Darbe günlükleri, Ergenekon ve kapatma davası şu an ülkedeki ana gündem konuları. başlıkları altında, Türkiye’de “adalet” talep etmek neleri içermelidir? Başörtüsüne özgürlük mücadelesini neden sadece “başörtüsü” ile sınırlı görmüyorsunuz?

Adalet talep etmek yürek istiyor. Bu adalet gibi çok boyutlu bir kavramın bir yüzünü dahi istemek yürek istiyor. İşin ilginç yanı sadece hak ve adalet isteyen, dini kavramlarla ilgili kişisel manada talepleri olmayanların, hukuksuzluklara karşı çıkanların başına gelenleri görüyoruz. Darbe günlüklerini yayınlayan -ki bu günlüklerin ne kadar realite olduğuna yakın zamanda şahit olduk- dergi kapatılıyor ve doğru haberi yapan gazeteci yargılanıyor. Ya rüyadayız ya da kara mizah bu. Ergenekon’un üzerine gidenlerin neredeyse canları tehlikeye giriyor. Birazcık oy için atılan adımda ise siyasi hayatlar bitme noktasına getirilmeye çalışılıyor.

Bizherkes için adalet istiyoruz. İfade özgürlüğünü, ibadet özgürlüğünü, adil yargılanma özgürlüğünü, hakkını savunma özgürlüğünü, inanç özgürlüğünü, etnik kimlik hakkının özgürlüğünü talep ediyoruz. Gelir dağılımında adalet istiyoruz. Eğitim hakkı, barınma,  sağlık, ısınma, kısaca insanın bütün hayati ve uhrevi ihtiyaçları için gerekli adaleti istiyoruz. Özgürlük mücadelesini neden sınırlı görmediğimiz bu çerçeveden bakılınca daha net görülecektir. Tek bir boyutta ele aldığımızda ve o hakkımız verildiğinde diğer haklarımızdan vaz mı geçeceğiz? Elbette ki hayır!

Son olarak size, başörtüsüne sahip çıkanların söylemlerinin ana temasının ne olması gerektiğini sormak istiyoruz.

Şimdi bence bu Allah’ın emri eksenli olmalıdır. Allah’ın emrini ifa etme hakkımıza kimse engel olmaya kalkmamalıdır.
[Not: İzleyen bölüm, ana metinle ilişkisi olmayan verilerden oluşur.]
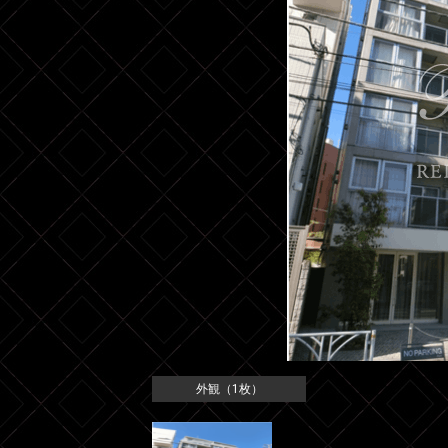
外観（1枚）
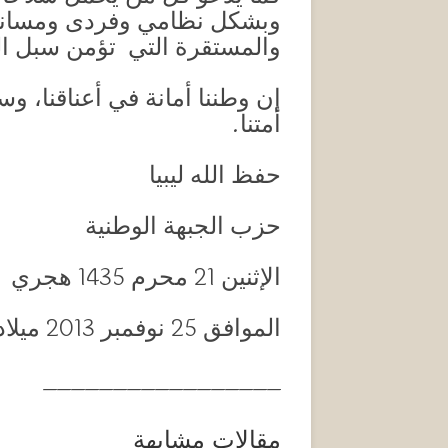
وبشكل نظامي وفردى ومساندة 
والمستقرة التي تؤمن سبل ا
‏إن وطننا أمانة في أعناقنا، و
أمتنا.
‏حفظ الله ليبيا
حزب الجبهة الوطنية
الإثنين 21 محرم 1435 هجري
الموافق 25 نوفمبر 2013 ميلادي
_________________
مقالات مشابهة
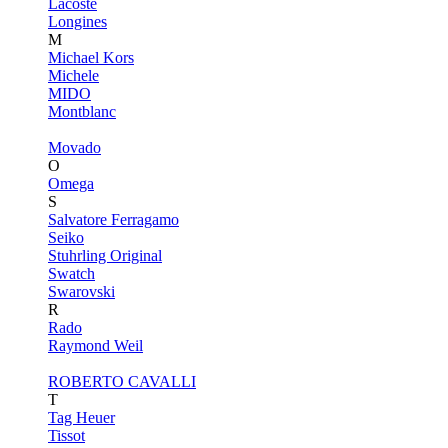
Lacoste
Longines
M
Michael Kors
Michele
MIDO
Montblanc
Movado
O
Omega
S
Salvatore Ferragamo
Seiko
Stuhrling Original
Swatch
Swarovski
R
Rado
Raymond Weil
ROBERTO CAVALLI
T
Tag Heuer
Tissot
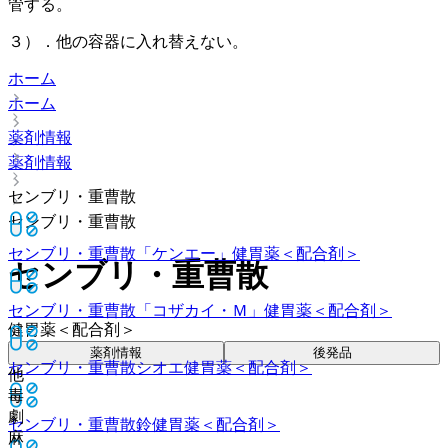
管する。
３）．他の容器に入れ替えない。
ホーム
ホーム
薬剤情報
薬剤情報
センブリ・重曹散
センブリ・重曹散
センブリ・重曹散「ケンエー」
健胃薬＜配合剤＞
センブリ・重曹散
センブリ・重曹散「コザカイ・Ｍ」
健胃薬＜配合剤＞
健胃薬＜配合剤＞
薬剤情報
後発品
センブリ・重曹散シオエ
健胃薬＜配合剤＞
他
毒
劇
センブリ・重曹散鈴
健胃薬＜配合剤＞
麻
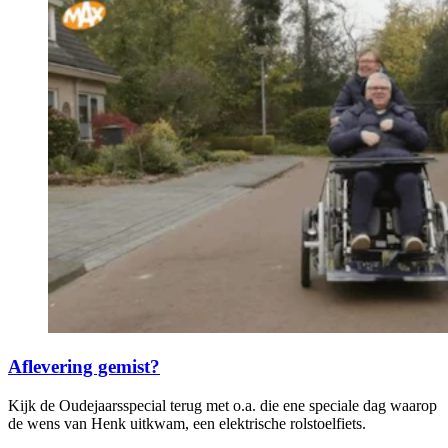
Aflevering gemist?
Kijk de Oudejaarsspecial terug met o.a. die ene speciale dag waarop
de wens van Henk uitkwam, een elektrische rolstoelfiets.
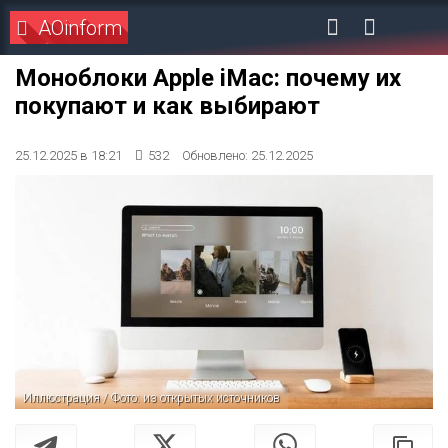
AOinform
Моноблоки Apple iMac: почему их
покупают и как выбирают
25.12.2025 в 18:21
532
Обновлено: 25.12.2025
Иллюстрация / Фото: из открытых источников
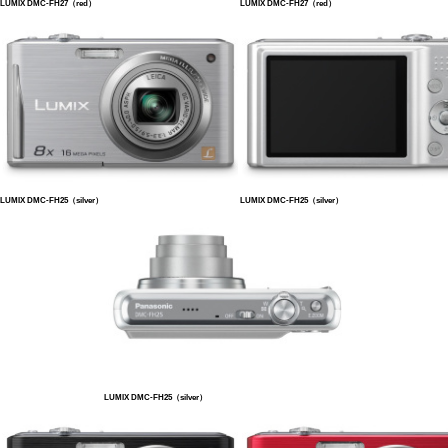
LUMIX DMC-FH27（red）
LUMIX DMC-FH27（red）
LUMIX DMC-FH25（silver）
LUMIX DMC-FH25（silver）
LUMIX DMC-FH25（silver）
Ama bu özgürlüğe sahip çıkan kesimlerin hepsinin zihniyeti de aynı olacak diye bir kaide yok. Kişi inançsız olur ama bunu inanç özgürlüğü olarak ele alır; kimisi siyasi bir manası da vardır diye düşünür ve siyasi özgürlük olarak değerlendirir. Kimisi örf adet böyle der. O bizi ilgilendirmez ve bizim düşüncemizi de değiştirmez. Bu farklı görüşte olup da özgürlüğe sahip çıkan insanları “Hayır, bu sebeple sahip çıkın!” diye zorlayacak durumumuz yoktur.

Kocaeli’de 4. yılına giren “başörtüsüne özgürlük” eylemlerinizi kutluyor ve Rabbimizden sabır, azim ve yardım diliyoruz.

İlginiz ve desteğiniz için çok teşekkür ediyorum.